The next county executive will face major challenges. Montgomery County’s economy is not performing well. While it’s a long-time cliché that we’re losing business to Northern Virginia—Ellen Sauerbrey campaigned on that theme in 1994—the County has not done well in creating new employment over the past several years.
Jobs, of course, are critical to success of county residents and also the tax base. Employment is the best social justice program ever invented. If the tax base stagnates, there will not be enough money to maintain the array of services for which Montgomery County is renowned, let alone spend more to lend people who need it a helping hand.
I’m hoping that whoever is elected county executive will have a forward-thinking plan for economic development. Though the newly launched Montgomery County Economic Development Corporation imitates the highly successful efforts of Howard and Fairfax to pursue business opportunities, I remain skeptical that it will achieve the same levels of success, as currently managed and structured.
We also need someone who is willing to break a few eggs and not see barriers as they launch more ambitious projects in a manner reminiscent of Doug Duncan. Even though they will not all work out, new ideas both for the County and how to organize County government to work better and more efficiently need to be tried or the County’s relative decline will start to feel a lot less genteel very soon.
The challenge will be especially great because tax increases are not a real option. Though we are now out of the recession, the income tax remains set at the charter limit. In 2016, the County Council achieved the unanimity required to increase property taxes significantly above the charter limit.
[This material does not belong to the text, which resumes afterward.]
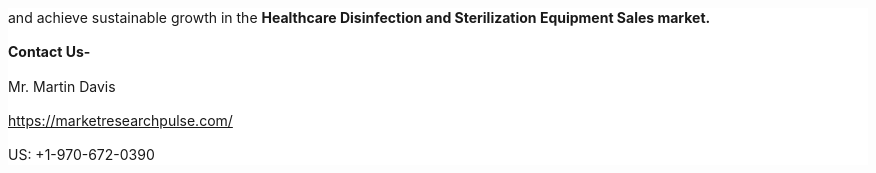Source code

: and achieve sustainable growth in the <strong>Healthcare Disinfection and Sterilization Equipment Sales market.</strong></p><p><strong>Contact Us-</strong></p><p>Mr. Martin Davis</p><p>https://marketresearchpulse.com/</p><p>US: +1-970-672-0390</p>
Fees have also gone up for everything from recording property to public parking. The one area of tax opportunity may be making commercial development pay for improvements that clearly aid their own efforts.
While being inventive, the new county executive should maintain certain key policies of the Leggett Administration. In particular, the County must continue to adopt budgets and fund future obligations in a manner that retains its AAA bond rating. The County Executive also needs to focus on the core priorities of local government. Too often, the County Council has spent an inordinate amount of time on issues peripheral to core functions.
Finally, and perhaps most important in our era of seemingly toxic politics, we need someone who continues Ike’s outstanding record of listening respectfully to people who disagree, often vehemently, and is a model for civility in governance. That should be possible even as the new executive presses forward with new ideas and needed reforms.